Raul Larios

Can democracy win in Venezuela?

National Flag of Venezuela

In Venezuela, democracy has traveled a long, rocky and often bloody road in the 20 years since Lt. Coronel Hugo Chavez’s failed attempt to overthrow the government in 1992.  But recent events give pause for optimism: a dozen political parties were able to come together at last month’s primaries to elect 1 single opposition candidate for the upcoming national elections scheduled for October 7, 2012.

The winner of the primaries was Henrique Capriles, the current governor of Miranda (Venezuela’s second largest state), and the former president of the Chamber of Deputies (somewhat equivalent to Speaker of the House of Representatives).  And the scuttlebutt is that his chances are good, really good.

However, as a long-time observer of Venezuela, I am not so optimistic.  For years I did a lot of wealth management business there, in those dark days when democracy was teetering under the notoriously corrupt President Carlos Andres Perez.  Even the military couldn’t stand him.  They tried twice to overthrow him (including the failed attempt by Chavez that landed him in jail for several years).  Perez was eventually impeached in 1993 for corruption.
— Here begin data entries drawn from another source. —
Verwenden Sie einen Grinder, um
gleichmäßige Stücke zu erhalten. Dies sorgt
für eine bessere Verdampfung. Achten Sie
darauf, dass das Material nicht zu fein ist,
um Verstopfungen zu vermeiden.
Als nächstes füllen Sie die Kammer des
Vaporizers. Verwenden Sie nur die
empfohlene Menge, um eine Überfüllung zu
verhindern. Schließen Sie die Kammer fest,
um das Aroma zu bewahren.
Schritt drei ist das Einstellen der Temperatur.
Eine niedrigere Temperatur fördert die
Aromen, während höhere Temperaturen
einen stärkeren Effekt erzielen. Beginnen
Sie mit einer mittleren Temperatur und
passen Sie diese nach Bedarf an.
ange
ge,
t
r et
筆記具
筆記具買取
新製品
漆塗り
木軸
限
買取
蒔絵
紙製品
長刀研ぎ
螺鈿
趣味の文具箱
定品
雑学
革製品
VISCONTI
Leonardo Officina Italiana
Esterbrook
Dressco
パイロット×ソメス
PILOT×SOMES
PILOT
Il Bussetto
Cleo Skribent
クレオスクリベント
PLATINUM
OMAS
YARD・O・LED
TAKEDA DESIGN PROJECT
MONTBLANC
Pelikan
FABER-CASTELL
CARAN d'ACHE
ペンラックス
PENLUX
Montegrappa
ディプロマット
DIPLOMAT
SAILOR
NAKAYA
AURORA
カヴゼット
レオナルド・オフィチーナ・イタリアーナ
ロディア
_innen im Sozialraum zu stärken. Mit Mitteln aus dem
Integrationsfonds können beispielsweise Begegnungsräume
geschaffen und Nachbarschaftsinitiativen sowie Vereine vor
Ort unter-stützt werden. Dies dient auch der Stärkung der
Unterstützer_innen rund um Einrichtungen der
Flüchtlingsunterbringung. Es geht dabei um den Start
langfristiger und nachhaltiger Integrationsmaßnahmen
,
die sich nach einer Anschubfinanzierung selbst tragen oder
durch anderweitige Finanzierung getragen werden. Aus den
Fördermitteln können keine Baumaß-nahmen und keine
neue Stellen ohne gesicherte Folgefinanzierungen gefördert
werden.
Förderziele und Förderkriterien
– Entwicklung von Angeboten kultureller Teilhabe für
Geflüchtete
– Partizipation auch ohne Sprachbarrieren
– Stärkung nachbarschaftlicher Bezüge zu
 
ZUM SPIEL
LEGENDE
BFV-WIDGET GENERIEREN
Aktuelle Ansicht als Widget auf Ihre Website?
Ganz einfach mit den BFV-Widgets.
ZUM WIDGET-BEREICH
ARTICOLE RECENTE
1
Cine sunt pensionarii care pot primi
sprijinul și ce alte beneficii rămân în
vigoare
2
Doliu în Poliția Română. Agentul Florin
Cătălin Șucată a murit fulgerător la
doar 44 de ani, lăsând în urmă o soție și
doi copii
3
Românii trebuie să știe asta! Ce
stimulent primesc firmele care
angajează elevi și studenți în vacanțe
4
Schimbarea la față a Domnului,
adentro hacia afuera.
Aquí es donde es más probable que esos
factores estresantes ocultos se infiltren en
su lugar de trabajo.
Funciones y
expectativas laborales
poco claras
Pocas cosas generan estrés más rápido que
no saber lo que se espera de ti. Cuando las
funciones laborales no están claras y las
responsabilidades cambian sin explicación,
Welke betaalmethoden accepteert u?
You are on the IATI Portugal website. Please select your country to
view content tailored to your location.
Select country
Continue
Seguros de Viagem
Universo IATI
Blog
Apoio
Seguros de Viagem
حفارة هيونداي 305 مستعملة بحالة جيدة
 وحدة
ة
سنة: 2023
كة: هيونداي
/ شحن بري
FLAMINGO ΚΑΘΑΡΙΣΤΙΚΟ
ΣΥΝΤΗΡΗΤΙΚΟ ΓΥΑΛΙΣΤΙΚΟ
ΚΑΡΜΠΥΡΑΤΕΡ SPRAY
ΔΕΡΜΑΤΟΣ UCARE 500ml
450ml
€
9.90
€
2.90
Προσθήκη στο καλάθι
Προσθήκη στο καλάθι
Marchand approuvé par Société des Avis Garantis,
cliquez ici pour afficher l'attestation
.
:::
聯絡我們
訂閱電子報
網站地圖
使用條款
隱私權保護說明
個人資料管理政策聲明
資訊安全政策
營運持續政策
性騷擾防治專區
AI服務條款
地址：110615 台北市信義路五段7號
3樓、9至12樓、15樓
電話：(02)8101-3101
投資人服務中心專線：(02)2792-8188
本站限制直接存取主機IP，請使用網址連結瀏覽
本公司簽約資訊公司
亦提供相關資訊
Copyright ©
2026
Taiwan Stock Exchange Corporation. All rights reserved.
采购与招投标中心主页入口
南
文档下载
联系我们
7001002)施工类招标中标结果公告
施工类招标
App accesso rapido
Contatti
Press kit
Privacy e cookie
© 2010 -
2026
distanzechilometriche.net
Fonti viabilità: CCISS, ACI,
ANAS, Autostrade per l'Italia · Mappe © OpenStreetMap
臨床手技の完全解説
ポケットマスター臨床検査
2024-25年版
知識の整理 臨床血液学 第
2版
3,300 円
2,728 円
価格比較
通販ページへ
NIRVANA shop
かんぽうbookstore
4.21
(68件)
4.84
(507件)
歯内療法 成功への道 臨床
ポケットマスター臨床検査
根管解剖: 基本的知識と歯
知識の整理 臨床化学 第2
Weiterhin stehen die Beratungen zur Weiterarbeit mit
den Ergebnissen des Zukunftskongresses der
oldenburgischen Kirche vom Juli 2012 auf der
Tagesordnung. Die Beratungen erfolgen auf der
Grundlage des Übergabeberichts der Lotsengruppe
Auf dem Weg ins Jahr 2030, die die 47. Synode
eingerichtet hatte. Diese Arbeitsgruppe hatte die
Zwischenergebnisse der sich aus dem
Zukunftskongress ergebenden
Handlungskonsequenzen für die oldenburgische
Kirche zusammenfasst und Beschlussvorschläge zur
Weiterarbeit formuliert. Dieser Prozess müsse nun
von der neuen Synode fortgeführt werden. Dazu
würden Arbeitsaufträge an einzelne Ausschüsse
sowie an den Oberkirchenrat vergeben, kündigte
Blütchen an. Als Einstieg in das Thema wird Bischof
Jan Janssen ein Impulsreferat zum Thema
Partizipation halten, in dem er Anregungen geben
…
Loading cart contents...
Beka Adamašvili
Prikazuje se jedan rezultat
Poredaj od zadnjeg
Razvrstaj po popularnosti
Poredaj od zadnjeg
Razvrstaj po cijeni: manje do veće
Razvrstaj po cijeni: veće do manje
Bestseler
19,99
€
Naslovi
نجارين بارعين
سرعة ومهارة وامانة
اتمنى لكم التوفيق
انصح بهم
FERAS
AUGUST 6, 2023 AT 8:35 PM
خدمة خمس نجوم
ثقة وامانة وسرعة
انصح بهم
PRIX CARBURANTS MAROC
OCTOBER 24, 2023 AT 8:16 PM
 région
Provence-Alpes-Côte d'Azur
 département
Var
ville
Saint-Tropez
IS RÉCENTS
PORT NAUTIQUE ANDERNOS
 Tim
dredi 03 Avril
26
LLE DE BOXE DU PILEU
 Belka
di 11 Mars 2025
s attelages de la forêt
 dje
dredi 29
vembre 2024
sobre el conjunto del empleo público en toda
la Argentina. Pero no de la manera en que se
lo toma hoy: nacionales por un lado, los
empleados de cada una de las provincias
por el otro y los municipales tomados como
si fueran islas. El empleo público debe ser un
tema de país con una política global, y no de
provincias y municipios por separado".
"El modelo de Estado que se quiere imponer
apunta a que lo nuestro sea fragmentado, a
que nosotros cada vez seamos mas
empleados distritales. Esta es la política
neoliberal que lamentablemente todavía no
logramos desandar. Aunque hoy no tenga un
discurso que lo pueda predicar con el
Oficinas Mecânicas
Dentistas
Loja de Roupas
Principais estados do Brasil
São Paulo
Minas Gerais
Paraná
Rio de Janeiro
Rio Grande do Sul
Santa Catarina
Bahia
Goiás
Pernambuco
My lack of optimism is well founded.  President Chavez controls all government institutions in Venezuela, including the all-important CNE or “Consejo Nacional Electoral”.  This supposed independent branch of government has the final word on all local, regional and national elections.  Any electoral disputes are decided by simple majority of its five voting members, who are granted that power by Parliament, which is solidly controlled by Chavez.

Furthermore, Chavez masterminded and set in motion open class warfare when he launched his first presidential campaign in 1997.  He blamed the 2-party political system of the time for all the corruption and social injustice — the means by which the so-called “upper classes” perpetuated their power and wealth at the expense of the so-called “lower classes”.  And he promised to abolish it.

His promise rang deep amongst the poor, and he won all states with 56.2% of the popular vote — which was the largest margin in 40 years!  In other words, it was a landslide with a mandate.

Shortly after his election, Chavez called for a public referendum regarding the drafting of a new constitution to abolish the 2-party system.  Keep in mind that at the time, public referendums were virtually unknown in Venezuela.  The masses came, and he got an 88% ‘yes’ vote — an obvious validation of the mandate.

The newly elected Constitutional Assembly gave itself sweeping powers, including the power to abolish any government institution and dismiss any elected official perceived as corrupt or as a puppet of the so-called “upper classes”.  By the way, the Assembly did not hesitate to exercise those powers.  It even dissolved the Chamber of Deputies (Venezuela’s House of Representatives).  What is even more amazing was that in 1999, a second public referendum actually approved the new Constitution (including all actions taken by the Assembly) by 71.8% of votes.  Was this another validation of the mandate or was there some voting fraud?

Democracy was tested again in 2004, when the opposition invoked the new Constitution for a recall referendum — to remove Chavez as president!  However, the tally was a 59% vote against Chavez’s recall.  The turnout was massive (70% of all registered voters).  Please keep in mind that despite multiple allegations of voting fraud, the Organization of American States and the Carter Center were the international observers, and they both ratified the legality of the outcome.  Again I ask, mandate or fraud?

In December 2006, there was another presidential election.  Would you be surprised to find out that Chavez won by 62.8% of votes and that voter turnout was even larger (74.6%)?  Mandate or fraud?

What about Chavez’s cancer?  By American standards, a rational electorate would not vote for somebody so sick.  However, Chavez’s base (the so-called “lower classes” of Venezuela) will not see things by American standards.  Having been born in a mud hut of a poor working class family of a remote village, Chavez is their man.  The masses feel that they deserve it; that this is how they win the class warfare — by one of their own being “el presidente” for life.